BF: You’ve been with Takeda for more than 12 years, almost half the time the company has been in Ireland. In 2019 you stepped up into your position as general manager at a crucial time for the medical community. What are your current top three priorities as general manager at Takeda Ireland, and what vision do you have for the company in the next five to ten years?

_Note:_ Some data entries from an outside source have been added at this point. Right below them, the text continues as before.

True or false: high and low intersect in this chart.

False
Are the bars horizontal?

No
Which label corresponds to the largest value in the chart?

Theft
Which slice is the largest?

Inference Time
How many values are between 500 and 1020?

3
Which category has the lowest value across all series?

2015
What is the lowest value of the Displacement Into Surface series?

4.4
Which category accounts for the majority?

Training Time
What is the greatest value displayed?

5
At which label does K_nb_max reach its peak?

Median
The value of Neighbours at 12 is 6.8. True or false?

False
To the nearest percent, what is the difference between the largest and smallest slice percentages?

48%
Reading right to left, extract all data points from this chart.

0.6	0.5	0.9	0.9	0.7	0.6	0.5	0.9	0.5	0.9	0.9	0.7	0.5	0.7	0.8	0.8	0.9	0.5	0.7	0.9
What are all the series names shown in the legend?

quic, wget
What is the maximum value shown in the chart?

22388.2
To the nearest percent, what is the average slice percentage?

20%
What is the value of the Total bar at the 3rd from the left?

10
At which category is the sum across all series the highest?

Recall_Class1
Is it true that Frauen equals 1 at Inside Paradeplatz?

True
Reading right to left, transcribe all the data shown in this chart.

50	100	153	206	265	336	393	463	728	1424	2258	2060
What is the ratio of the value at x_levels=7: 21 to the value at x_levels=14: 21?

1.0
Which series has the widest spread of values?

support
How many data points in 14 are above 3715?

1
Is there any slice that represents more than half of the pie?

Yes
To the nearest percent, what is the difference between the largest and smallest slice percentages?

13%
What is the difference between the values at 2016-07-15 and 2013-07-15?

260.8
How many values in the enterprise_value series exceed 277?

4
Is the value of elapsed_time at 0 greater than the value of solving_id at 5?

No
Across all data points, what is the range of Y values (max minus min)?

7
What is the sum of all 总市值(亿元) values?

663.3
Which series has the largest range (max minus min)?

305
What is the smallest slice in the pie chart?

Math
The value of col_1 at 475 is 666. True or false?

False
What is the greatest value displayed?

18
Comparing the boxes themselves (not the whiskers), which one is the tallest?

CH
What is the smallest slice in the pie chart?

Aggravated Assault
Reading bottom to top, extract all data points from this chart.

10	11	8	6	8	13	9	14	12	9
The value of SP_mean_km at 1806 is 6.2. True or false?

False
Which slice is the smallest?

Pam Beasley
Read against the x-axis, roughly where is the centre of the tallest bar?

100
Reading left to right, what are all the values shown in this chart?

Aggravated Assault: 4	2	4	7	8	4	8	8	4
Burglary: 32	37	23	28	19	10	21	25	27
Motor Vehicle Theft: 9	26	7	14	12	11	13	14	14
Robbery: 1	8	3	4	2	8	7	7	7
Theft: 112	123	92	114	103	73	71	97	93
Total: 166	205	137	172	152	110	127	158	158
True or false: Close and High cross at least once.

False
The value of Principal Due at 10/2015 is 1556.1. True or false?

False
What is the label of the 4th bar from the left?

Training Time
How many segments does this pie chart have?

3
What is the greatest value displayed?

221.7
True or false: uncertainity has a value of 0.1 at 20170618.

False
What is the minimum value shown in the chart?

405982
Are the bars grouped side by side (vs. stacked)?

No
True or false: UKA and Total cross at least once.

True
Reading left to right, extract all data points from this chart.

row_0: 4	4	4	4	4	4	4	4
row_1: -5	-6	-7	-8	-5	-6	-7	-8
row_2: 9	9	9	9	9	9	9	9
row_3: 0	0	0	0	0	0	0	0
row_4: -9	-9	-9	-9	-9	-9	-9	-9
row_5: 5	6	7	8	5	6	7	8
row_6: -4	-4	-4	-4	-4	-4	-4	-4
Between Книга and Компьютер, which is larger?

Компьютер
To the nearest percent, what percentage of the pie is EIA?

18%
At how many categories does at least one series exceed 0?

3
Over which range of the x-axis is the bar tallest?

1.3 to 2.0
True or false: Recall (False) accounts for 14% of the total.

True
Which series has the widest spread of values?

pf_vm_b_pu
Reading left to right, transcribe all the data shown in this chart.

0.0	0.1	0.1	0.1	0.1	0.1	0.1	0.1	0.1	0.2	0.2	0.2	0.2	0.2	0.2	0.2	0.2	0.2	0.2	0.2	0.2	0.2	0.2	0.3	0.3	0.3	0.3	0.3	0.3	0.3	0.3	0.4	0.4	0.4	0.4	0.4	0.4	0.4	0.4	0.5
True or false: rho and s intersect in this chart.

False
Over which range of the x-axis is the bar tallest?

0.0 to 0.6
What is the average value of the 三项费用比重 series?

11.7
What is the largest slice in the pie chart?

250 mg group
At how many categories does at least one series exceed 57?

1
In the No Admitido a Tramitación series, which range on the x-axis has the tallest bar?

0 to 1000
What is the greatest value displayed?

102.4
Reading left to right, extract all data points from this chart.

Shane Ryan: The top priority is to continue on our growth trajectory, so, to continue to attract investments from a manufacturing perspective. Takeda has a rich pipeline. Secondly, we’re a thought leader and a valued contributor to the healthcare ecosystem here. We hope to continue to be able to do that and to bring our innovative medicines to market in a timely fashion, and also contribute to value beyond the medicines, through our partnerships with the academic institutions, with healthcare, and patient organizations. The third one is that we continue to be a real magnet for talent in Ireland and beyond. We have a diverse set of employment opportunities, and we are very much committed to diversity, equity and inclusion. So, it’s a priority that we continue to attract talent and offer a fulfilling, successful career journeys which empower individuals to make meaningful contributions to our healthcare ecosystem and beyond.
BF: What is your final message to the readers of USA Today?
Shane Ryan: Ireland is a great country to live and invest in. Whether you come here to visit, work or live, you’ll be very welcome. There is a range of supports to ensure that you hit the ground running and people are keen to understand, collaborate, partner, and see you succeed. So please continue to come here and invest. We look forward to welcoming you.